Stored data entries:
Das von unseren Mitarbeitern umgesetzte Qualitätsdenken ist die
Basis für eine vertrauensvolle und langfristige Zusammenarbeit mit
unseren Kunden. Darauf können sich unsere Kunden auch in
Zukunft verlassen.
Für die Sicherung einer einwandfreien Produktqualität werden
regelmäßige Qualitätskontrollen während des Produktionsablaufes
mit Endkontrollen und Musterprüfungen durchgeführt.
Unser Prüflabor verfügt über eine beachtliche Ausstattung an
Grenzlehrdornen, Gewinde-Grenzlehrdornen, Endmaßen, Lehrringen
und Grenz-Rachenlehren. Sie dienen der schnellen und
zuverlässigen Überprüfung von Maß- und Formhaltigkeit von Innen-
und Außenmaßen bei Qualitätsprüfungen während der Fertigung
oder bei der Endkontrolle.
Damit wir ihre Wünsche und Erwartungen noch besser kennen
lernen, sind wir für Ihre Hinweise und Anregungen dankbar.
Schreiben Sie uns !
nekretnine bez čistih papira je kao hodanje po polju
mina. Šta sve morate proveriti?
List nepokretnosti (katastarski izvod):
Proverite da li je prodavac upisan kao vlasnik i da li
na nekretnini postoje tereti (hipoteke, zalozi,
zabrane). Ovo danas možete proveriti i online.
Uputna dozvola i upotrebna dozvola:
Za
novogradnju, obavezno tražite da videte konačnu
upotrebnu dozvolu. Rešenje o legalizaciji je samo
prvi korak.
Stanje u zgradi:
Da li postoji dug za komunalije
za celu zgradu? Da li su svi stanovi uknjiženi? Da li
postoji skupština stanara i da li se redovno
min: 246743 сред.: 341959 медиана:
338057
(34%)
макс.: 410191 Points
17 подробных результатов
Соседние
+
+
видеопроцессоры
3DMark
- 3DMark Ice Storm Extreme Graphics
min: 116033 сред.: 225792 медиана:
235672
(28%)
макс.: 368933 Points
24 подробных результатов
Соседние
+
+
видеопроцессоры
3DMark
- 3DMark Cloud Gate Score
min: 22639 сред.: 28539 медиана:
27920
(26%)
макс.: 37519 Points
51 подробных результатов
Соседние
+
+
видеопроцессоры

What you have to do:
Return every line from the entries above that contains the word "während".

Expected output:
regelmäßige Qualitätskontrollen während des Produktionsablaufes
und Außenmaßen bei Qualitätsprüfungen während der Fertigung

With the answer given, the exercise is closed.